Sanofi, ABL Bio Join to Develop ABL301 as Potential Treatment
ABL Bio and Sanofi are working under a global licensing agreement to jointly develop ABL301 — an investigational bispecific antibody targeting both alpha-synuclein and insulin-like growth factor 1 receptor (IGF1R) — in possibly treating Parkinson’s disease.
Under the agreement, ABL Bio will lead further preclinical testing and a possible Phase 1 trial of ABL301, while Sanofi will be responsible for later-stage trials in patients and potentially marketing the treatment, ABL Bio of South Korea announced in a press release.
ABL301 is being developed to treat synucleinopathies — neurodegenerative diseases caused by problems with alpha-synuclein, such as the protein’s abnormal folding and aggregation in Parkinson’s patients.
The antibody specifically targets two proteins (bispecific) — alpha-synuclein and insulin-like growth factor 1 receptor — due to it being composed of an anti-alpha-synuclein antibody and Grabody-B.
Grabody-B is a blood-brain barrier (BBB) penetrating shuttle that targets IGF1R, but reportedly in a way that doesn’t affect that protein’s function. Rather, it allows a medicine to more effectively cross the BBB and enter the central nervous system (CNS, the brain and spinal cord).
The blood-brain barrier is a semi-permeable membrane that protects the CNS from the external environment, insults like viruses carried in circulating blood, but is a major barrier to the efficient delivery of therapies that need to reach it.
Given that IGF1R has relatively specific expression in the CNS and Grabody-B doesn’t affect the workings of IGF1R — it’s referred to as a non-neutralizing anti-IGF1R antibody — it is thought to be a safe shuttle for the delivery of therapies intended to treat CNS-related diseases.
ABL301 showed a “robust” targeting of toxic alpha-synuclein aggregates over healthy and non-clumped versions of the protein in preclinical studies, the company reported.
Using the Grabody-B platform, ABL301 also entered the brain and cerebrospinal fluid — the fluid that surrounds the brain and spinal cord — of both rodents and non-human primates more efficiently than a monoclonal antibody, or one that targets only alpha-synuclein, it added in the release.
ABL301 also showed an improved ability to reduce alpha-synuclein aggregates in a mouse model of Parkinson’s when compared with an alpha-synuclein monoclonal antibody.

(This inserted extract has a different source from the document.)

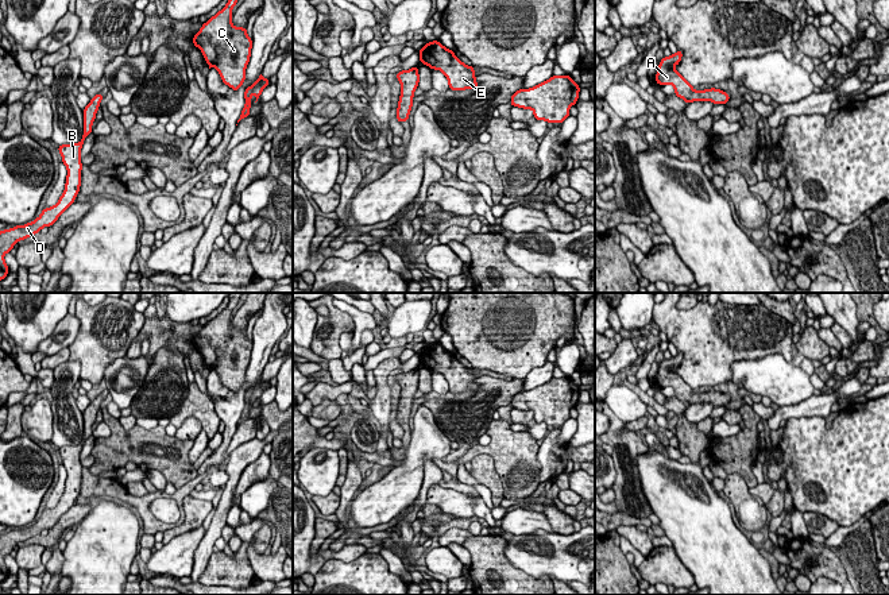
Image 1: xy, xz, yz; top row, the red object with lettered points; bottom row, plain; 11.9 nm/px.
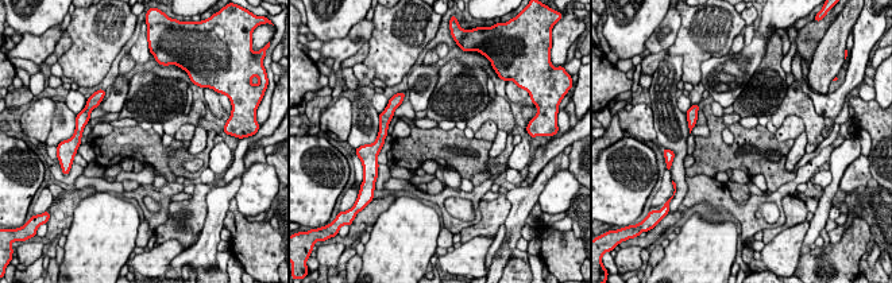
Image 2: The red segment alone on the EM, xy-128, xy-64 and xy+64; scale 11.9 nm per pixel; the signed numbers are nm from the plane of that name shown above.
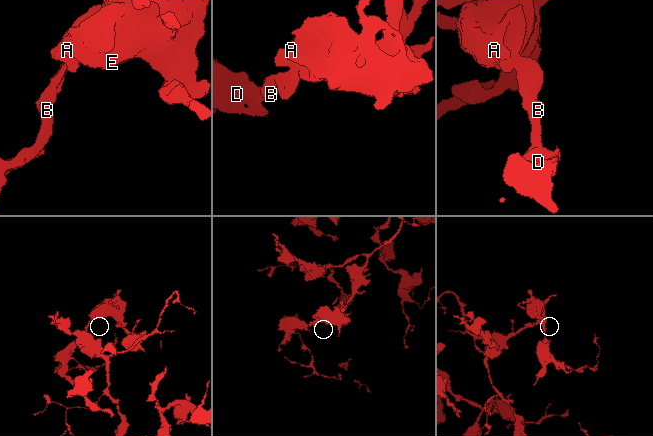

Under this agreement, ABL will receive $75 million in upfront payments, and is eligible for up to $985 million based on milestone achievements in areas of development, regulatory approvals, and commercialization. ABL is also eligible for royalties on net sales if the treatment is approved and marketed.
The transaction will become effective after customary closing conditions are met.
“This groundbreaking partnership with SANOFI proves the immense possibilities of ABL’s innovative bispecific antibody technology,” said Sang Hoon Lee, CEO of ABL Bio. “We will continue to develop our Grabody-B platform and expand its applicability in other neurodegenerative diseases, such as Alzheimer’s, to contribute to improving the lives of patients worldwide.”